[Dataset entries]
____
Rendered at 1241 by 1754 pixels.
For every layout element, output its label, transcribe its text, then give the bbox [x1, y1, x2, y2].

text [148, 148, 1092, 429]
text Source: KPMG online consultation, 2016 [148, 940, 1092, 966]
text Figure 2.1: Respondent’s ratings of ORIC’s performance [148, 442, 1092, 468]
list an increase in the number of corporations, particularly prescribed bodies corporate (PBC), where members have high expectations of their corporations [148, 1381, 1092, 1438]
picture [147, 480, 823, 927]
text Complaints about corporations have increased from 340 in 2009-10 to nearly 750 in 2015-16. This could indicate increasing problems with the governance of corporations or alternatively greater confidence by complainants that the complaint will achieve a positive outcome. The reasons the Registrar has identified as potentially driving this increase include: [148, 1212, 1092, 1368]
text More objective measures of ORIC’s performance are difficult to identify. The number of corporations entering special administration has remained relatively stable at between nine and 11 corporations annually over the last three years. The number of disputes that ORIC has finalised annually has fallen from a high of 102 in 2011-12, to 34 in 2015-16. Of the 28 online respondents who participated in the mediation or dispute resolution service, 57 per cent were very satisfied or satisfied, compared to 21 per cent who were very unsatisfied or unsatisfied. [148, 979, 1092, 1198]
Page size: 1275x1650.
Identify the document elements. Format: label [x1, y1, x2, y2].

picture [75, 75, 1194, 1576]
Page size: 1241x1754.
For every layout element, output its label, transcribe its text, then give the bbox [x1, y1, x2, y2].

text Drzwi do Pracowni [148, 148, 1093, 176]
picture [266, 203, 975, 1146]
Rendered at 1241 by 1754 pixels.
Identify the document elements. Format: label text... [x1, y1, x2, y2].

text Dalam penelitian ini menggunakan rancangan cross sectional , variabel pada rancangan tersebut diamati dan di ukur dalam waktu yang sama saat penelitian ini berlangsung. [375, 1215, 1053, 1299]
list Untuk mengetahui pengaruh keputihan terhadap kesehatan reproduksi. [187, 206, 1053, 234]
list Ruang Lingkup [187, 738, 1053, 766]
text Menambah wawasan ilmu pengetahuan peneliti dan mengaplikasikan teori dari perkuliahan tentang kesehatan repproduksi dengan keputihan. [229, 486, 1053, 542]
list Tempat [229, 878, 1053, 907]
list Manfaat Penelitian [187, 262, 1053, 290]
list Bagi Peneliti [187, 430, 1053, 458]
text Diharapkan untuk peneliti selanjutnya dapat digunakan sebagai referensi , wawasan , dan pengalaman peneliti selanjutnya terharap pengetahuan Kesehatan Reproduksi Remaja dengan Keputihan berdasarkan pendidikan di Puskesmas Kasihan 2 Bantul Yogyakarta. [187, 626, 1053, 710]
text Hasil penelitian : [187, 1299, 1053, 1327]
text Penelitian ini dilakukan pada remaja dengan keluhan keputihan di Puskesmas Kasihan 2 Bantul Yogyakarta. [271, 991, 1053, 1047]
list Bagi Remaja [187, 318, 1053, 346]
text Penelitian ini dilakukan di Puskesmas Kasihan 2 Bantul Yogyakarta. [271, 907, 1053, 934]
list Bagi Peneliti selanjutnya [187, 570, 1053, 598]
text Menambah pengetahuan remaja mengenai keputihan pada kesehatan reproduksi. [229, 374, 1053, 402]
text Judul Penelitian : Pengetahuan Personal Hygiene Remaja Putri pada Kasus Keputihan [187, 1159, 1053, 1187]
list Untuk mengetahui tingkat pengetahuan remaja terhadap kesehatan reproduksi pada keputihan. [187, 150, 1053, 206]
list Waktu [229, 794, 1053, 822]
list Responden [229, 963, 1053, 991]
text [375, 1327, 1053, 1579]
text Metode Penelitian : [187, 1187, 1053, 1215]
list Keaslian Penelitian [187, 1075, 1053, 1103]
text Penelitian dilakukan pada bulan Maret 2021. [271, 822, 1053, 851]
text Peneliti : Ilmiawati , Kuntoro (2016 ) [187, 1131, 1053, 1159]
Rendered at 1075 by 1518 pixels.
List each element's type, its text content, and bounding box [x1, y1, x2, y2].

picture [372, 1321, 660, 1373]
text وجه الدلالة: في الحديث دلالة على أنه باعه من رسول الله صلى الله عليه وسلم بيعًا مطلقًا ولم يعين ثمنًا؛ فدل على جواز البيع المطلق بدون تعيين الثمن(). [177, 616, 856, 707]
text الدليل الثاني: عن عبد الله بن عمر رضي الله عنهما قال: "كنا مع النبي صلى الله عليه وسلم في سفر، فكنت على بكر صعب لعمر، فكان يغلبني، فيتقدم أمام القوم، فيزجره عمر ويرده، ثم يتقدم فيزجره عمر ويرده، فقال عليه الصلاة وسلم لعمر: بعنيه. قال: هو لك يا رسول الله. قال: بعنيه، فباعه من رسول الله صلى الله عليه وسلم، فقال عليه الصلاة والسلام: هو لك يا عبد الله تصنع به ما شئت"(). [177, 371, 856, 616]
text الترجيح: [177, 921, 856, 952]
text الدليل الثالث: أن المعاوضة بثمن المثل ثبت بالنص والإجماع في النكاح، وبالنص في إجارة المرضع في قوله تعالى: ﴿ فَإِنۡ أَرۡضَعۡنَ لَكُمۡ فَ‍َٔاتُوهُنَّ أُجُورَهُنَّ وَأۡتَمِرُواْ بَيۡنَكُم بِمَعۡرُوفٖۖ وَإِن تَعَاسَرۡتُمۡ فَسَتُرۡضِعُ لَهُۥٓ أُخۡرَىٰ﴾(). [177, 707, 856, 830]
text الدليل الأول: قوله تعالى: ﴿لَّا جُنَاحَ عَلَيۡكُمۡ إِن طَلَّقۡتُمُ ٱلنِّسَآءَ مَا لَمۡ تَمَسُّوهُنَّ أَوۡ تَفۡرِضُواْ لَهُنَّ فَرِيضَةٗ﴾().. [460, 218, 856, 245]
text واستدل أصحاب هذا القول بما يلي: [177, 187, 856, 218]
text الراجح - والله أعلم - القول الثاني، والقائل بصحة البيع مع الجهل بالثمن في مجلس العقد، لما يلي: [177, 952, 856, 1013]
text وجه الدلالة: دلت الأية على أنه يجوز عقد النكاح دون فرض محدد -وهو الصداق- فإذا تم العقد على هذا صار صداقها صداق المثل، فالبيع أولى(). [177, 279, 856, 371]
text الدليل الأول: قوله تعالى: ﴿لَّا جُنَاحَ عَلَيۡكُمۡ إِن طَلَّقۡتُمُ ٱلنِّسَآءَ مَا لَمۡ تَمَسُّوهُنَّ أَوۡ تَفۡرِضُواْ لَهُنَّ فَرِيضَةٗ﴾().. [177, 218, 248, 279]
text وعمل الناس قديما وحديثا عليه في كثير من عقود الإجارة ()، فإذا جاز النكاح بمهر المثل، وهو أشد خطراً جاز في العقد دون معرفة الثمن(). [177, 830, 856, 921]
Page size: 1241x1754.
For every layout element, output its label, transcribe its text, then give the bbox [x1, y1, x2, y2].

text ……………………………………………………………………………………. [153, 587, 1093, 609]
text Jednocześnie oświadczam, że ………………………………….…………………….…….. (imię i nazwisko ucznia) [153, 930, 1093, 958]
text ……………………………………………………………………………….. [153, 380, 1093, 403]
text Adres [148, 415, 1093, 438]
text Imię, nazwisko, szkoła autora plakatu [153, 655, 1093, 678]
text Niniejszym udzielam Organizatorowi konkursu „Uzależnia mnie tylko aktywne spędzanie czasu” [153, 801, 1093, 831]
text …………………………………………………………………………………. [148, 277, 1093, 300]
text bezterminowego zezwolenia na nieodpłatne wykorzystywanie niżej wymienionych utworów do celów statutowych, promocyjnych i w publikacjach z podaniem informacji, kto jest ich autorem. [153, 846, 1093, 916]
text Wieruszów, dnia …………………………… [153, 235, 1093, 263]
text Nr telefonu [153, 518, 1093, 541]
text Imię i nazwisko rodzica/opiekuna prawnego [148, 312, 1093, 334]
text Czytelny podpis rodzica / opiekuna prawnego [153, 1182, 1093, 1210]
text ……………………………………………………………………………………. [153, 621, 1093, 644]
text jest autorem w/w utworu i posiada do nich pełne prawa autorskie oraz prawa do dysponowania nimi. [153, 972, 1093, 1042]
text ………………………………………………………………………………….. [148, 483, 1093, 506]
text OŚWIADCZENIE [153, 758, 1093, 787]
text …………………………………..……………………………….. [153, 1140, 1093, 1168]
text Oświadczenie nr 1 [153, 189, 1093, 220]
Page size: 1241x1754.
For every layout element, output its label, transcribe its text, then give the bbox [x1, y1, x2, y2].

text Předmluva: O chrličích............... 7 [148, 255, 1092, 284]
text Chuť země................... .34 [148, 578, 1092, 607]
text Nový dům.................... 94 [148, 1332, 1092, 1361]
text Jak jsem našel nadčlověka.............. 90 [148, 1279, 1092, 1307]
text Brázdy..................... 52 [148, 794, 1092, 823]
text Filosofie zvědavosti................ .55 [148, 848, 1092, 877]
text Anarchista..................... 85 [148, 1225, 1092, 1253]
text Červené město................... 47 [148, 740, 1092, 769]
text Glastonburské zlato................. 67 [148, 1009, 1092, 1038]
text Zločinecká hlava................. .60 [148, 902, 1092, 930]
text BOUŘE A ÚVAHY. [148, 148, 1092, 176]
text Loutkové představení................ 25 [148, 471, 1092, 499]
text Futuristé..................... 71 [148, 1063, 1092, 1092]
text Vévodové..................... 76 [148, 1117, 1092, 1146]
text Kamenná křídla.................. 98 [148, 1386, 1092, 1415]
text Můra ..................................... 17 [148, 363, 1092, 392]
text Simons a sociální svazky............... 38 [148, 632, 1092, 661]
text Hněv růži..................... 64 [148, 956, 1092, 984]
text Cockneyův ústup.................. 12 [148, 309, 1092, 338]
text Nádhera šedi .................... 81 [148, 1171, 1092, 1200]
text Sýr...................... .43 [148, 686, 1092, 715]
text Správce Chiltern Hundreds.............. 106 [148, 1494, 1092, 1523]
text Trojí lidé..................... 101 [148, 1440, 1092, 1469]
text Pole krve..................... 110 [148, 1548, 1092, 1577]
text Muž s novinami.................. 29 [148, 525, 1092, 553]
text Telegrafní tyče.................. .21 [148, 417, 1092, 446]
____
WHAT TO PRODUCE:
All lines in the records above with "Format" need to be found and copied.

PROBLEM SOLUTION:
Identify the document elements. Format: label [x1, y1, x2, y2].
Identify the document elements. Format: label text... [x1, y1, x2, y2].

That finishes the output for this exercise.